- ACTIVITY -
Copy every line of the records below word for word, in the same order and with the same line breaks.

Content starts

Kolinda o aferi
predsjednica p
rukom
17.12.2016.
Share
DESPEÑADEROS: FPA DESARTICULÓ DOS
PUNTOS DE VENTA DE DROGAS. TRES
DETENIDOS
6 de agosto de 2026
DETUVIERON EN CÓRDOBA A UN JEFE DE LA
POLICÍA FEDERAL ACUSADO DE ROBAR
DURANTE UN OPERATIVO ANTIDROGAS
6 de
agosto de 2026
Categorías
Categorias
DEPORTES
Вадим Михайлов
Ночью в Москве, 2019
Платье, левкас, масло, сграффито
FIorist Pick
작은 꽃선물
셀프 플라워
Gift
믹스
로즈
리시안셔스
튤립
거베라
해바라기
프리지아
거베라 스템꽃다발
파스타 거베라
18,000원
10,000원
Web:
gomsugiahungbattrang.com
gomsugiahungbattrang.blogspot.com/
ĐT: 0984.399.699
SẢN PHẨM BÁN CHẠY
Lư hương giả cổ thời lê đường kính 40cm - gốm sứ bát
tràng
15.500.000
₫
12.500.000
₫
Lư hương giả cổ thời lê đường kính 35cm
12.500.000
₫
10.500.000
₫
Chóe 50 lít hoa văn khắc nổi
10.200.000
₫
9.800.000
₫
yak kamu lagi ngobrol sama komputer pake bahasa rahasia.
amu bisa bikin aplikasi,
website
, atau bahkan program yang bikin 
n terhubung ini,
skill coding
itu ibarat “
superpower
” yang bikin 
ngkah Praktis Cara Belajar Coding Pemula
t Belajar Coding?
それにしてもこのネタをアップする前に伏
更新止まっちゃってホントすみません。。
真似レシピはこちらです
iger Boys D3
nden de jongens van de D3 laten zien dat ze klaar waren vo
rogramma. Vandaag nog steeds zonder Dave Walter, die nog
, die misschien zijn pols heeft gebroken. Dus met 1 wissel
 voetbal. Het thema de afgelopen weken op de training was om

Content ends

- RESULT FOR THIS TASK -
Kolinda o aferi
predsjednica p
rukom
17.12.2016.
Share
DESPEÑADEROS: FPA DESARTICULÓ DOS
PUNTOS DE VENTA DE DROGAS. TRES
DETENIDOS
6 de agosto de 2026
DETUVIERON EN CÓRDOBA A UN JEFE DE LA
POLICÍA FEDERAL ACUSADO DE ROBAR
DURANTE UN OPERATIVO ANTIDROGAS
6 de
agosto de 2026
Categorías
Categorias
DEPORTES
Вадим Михайлов
Ночью в Москве, 2019
Платье, левкас, масло, сграффито
FIorist Pick
작은 꽃선물
셀프 플라워
Gift
믹스
로즈
리시안셔스
튤립
거베라
해바라기
프리지아
거베라 스템꽃다발
파스타 거베라
18,000원
10,000원
Web:
gomsugiahungbattrang.com
gomsugiahungbattrang.blogspot.com/
ĐT: 0984.399.699
SẢN PHẨM BÁN CHẠY
Lư hương giả cổ thời lê đường kính 40cm - gốm sứ bát
tràng
15.500.000
₫
12.500.000
₫
Lư hương giả cổ thời lê đường kính 35cm
12.500.000
₫
10.500.000
₫
Chóe 50 lít hoa văn khắc nổi
10.200.000
₫
9.800.000
₫
yak kamu lagi ngobrol sama komputer pake bahasa rahasia.
amu bisa bikin aplikasi,
website
, atau bahkan program yang bikin 
n terhubung ini,
skill coding
itu ibarat “
superpower
” yang bikin 
ngkah Praktis Cara Belajar Coding Pemula
t Belajar Coding?
それにしてもこのネタをアップする前に伏
更新止まっちゃってホントすみません。。
真似レシピはこちらです
iger Boys D3
nden de jongens van de D3 laten zien dat ze klaar waren vo
rogramma. Vandaag nog steeds zonder Dave Walter, die nog
, die misschien zijn pols heeft gebroken. Dus met 1 wissel
 voetbal. Het thema de afgelopen weken op de training was om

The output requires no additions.